Assurance emprunteur : modalités et garanties
L’assurance emprunteur est-elle obligatoire pour un prêt immobilier ?
La souscription de ce contrat n’est pas imposée par la loi dans le cadre d’un crédit immobilier. Toutefois, dans les faits, les établissements prêteurs en font une condition d’octroi du financement afin de couvrir les risques liés au remboursement du prêt.
Le cadre légal de l’assurance emprunteur
Chaque contrat précise les garanties minimales exigées, le contenu des couvertures et la quotité assurée. Ces critères dépendent du type de crédit et du statut professionnel de l’emprunteur.
Deux documents sont alors remis :
- La fiche standardisée d’information (FSI) détaille le coût approximatif du contrat proposé, les garanties minimales requises et les éléments de la demande de crédit.
- La fiche personnalisée précise le type de contrat à obtenir, la hauteur de couverture du prêt ainsi que la nature et le contenu des garanties.
Que prévoit le contrat d’assurance emprunteur Cardif ?
Pour couvrir votre crédit, l’assurance de prêt immobilier de Cardif repose sur quatre points clés.
1. Les garanties du contrat
Les garanties socles protègent l’emprunteur et la banque contre les principaux risques de la vie.
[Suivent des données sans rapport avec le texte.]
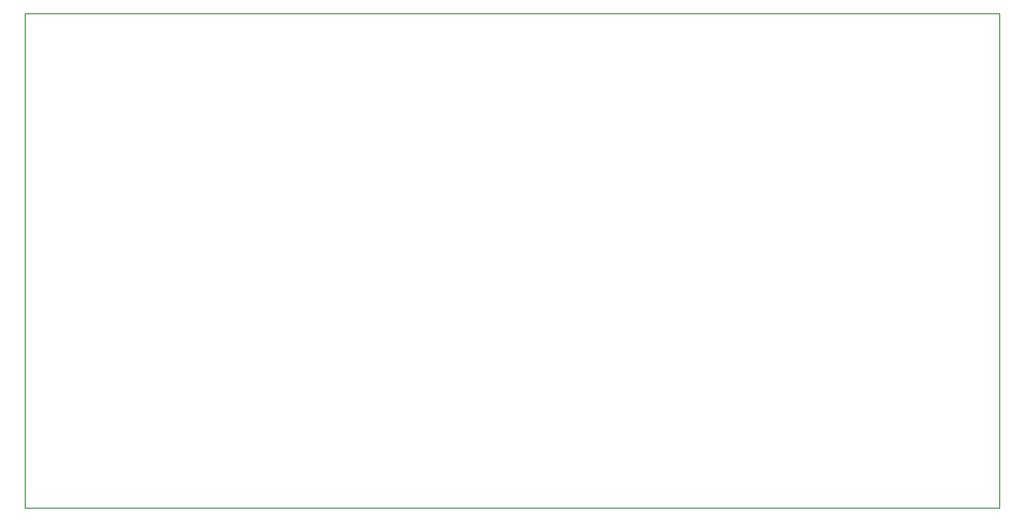
<source format=gbr>
%TF.GenerationSoftware,KiCad,Pcbnew,(6.0.7)*%
%TF.CreationDate,2023-01-18T15:46:22-05:00*%
%TF.ProjectId,Mosfet Test PCB,4d6f7366-6574-4205-9465-737420504342,rev?*%
%TF.SameCoordinates,Original*%
%TF.FileFunction,Profile,NP*%
%FSLAX46Y46*%
G04 Gerber Fmt 4.6, Leading zero omitted, Abs format (unit mm)*
G04 Created by KiCad (PCBNEW (6.0.7)) date 2023-01-18 15:46:22*
%MOMM*%
%LPD*%
G01*
G04 APERTURE LIST*
%TA.AperFunction,Profile*%
%ADD10C,0.100000*%
%TD*%
G04 APERTURE END LIST*
D10*
X61404500Y-50990500D02*
X148145500Y-50990500D01*
X148145500Y-50990500D02*
X148145500Y-95059500D01*
X148145500Y-95059500D02*
X61404500Y-95059500D01*
X61404500Y-95059500D02*
X61404500Y-50990500D01*
M02*

</source>
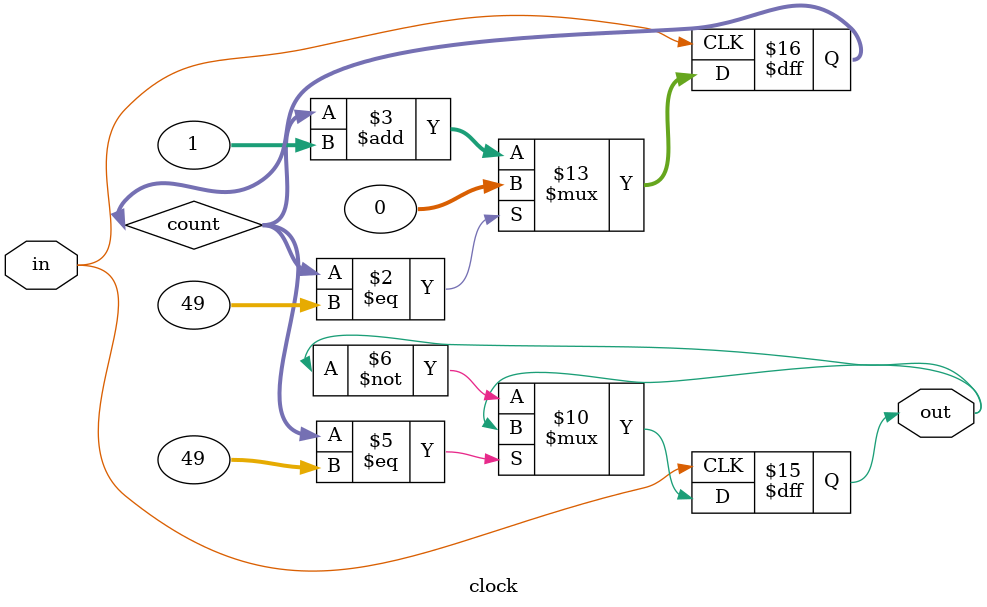
<source format=v>
`timescale 1ns / 1ps

module clock #(parameter n = 50) (input in, output reg out);
reg [31:0] count;
initial out = 0;
initial count = 0; 
always @ (posedge(in)) begin // Asynchronous Reset
if (count == n-1)
count <= 0;
else
begin count <= count+1;end
end
// Handle the output clock
always @ (posedge(in)) begin // Asynchronous Reset
if (count == n-1)
out <= out;
else
out <=~ out;
end
endmodule

</source>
Voici les situations prises en charge :
- décès
- perte totale et irréversible d’autonomie (PTIA)
- invalidité permanente totale (IPT)
- invalidité permanente partielle (IPP)
- incapacité temporaire de travail (ITT)
- perte d’emploi.
Au-delà des garanties elles-mêmes, la quotité assurée et le niveau de franchise se définissent à l’adhésion, en fonction du profil de l’emprunteur et des critères d’équivalence de la fiche personnalisée.
2. Les conditions de souscription
Seule condition pour souscrire une assurance de prêt déléguée : que le niveau de garantie du nouveau contrat soit au moins équivalent au nouveau. Sachez que le contrat Cardif Libertés Emprunteur est 100% compatible avec les exigences des banques.
Côté formalités, Cardif applique les dispositions de la loi Lemoine : pour une part assurée inférieure ou égale à 200 000 euros avec un terme du prêt avant le 60e anniversaire de l’assuré, le contrat est conclu sans questionnaire médical (1).
3. L’accès à l’espace client
Dès la souscription, vous accédez à votre espace en ligne pour consulter vos documents, déclarer un sinistre, signaler un changement de situation et suivre vos demandes. Les délais de traitement et les modalités de mise en jeu sont encadrés par la notice d’information, en application du Code des assurances.
4. L’estimation du coût
Pour anticiper votre budget, des simulateurs sont mis à disposition sur cardif.fr pour évaluer le montant de l’assurance selon le montant du crédit, la durée, votre âge et les garanties choisies. Des contenus informatifs sont également proposés sur le fonctionnement du crédit immobilier et de l’assurance emprunteur.
Souscrire un contrat d’assurance emprunteur chez Cardif
La souscription s’effectue en ligne ou via un conseiller. Une fois votre dossier validé, Cardif vous remet plusieurs documents :
- certificat d’adhésion mentionnant les garanties choisies et la quotité assurée
- taux d’assurance emprunteur
- notice d’information.
Bon à savoir : la notice d’information liste précisément les risques garantis, les exclusions, les délais de carence et de franchise, ainsi que les conditions de mise en jeu de l’assurance. Le paiement de la cotisation débute à la date d’effet des garanties, dans les conditions prévues au contrat et généralement à compter du déblocage des fonds.
Le saviez-vous ?
La loi Lemoine du 28 février 2022 permet de résilier son assurance emprunteur à tout moment et sans frais (1). La seule condition : présenter un nouveau contrat dont les garanties sont au moins équivalentes à celles exigées par votre banque.
Ce texte renforce aussi vos droits d’information. Votre assureur doit désormais vous rappeler chaque année que vous pouvez résilier le contrat. Il doit aussi vous indiquer avant la signature le coût total de l’assurance sur huit ans, ou sur la durée du prêt si elle est plus courte. Le droit à l’oubli, selon lequel les anciens malades du cancer et de l’hépatite C ne sont pas obligés de déclarer leur ancienne pathologie, est porté à 5 ans après la fin du protocole thérapeutique.